Entre le CERN et le Gran Sasso court une rumeur, c’est par Facebook que plusieurs physiciens ont appris la nouvelle, à cause de Twitter que les rêveurs se sont levés, simultanément, mêlant aux jours tristes du travail à la mine un enthousiasme incompréhensible, analogue à celui qui brûla l’âme des intellectuels d’il y a quelques décennies devant des structures et des courbes, dissipatives d’abord, fractales ensuite. J’en étais, gourmand et hébété.



Me voici aujourd’hui saisi par deux curieux sentiments. Je me réjouis d’une découverte qui pourrait mettre dans le pétrin la superbe des bien-pensants – avec la conviction pourtant qu’une couche supplémentaire, coûteuse, constituée de roues dentées et de cycles, épicycles, épicycles d’épicycles, rendra toujours plus improbable la mise au rebut des théories existantes. Je me réjouis ensuite à l’idée qu’on va enfin bazarder cette théorie de la relativité restreinte à laquelle je n’ai jamais rien compris, que je vais pouvoir enfin m’acheter un cahier neuf dans lequel je noterai les postulats et les théorèmes de la nouvelle théorie, enfin à ma portée, que je me promets de suivre pas à pas jusqu’à la nouvelle alliance.

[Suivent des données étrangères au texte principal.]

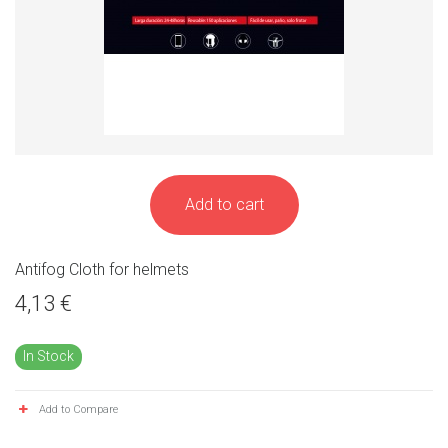
Add to cart
Antifog Cloth for helmets
4,13 €
In Stock
Add to Compare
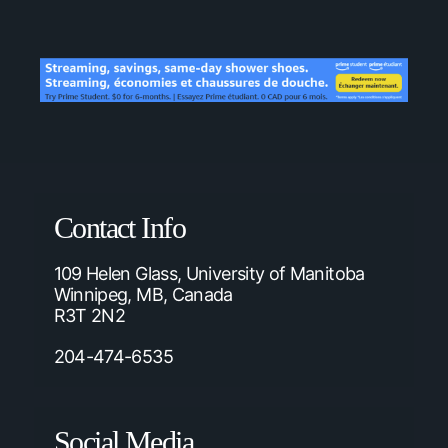
Contact Info
109 Helen Glass, University of Manitoba
Winnipeg, MB, Canada
R3T 2N2
204-474-6535
Social Media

Je m’emporte, je m’emporte, mais rien ne me console. Et je crains que la vérité ne s’éloigne encore un peu, avec le repos qui aurait dû l’accompagner, un peu parce que c’est de son ressort à la vérité de demeurer hors de nous, dans un monde qui ne demande rien d’autre qu’on y persévère. Je sens mon enthousiasme fléchir comme devant ces livres qu’on ne terminera pas et une fatigue radieuse se réjouir de la nuit qui tombe.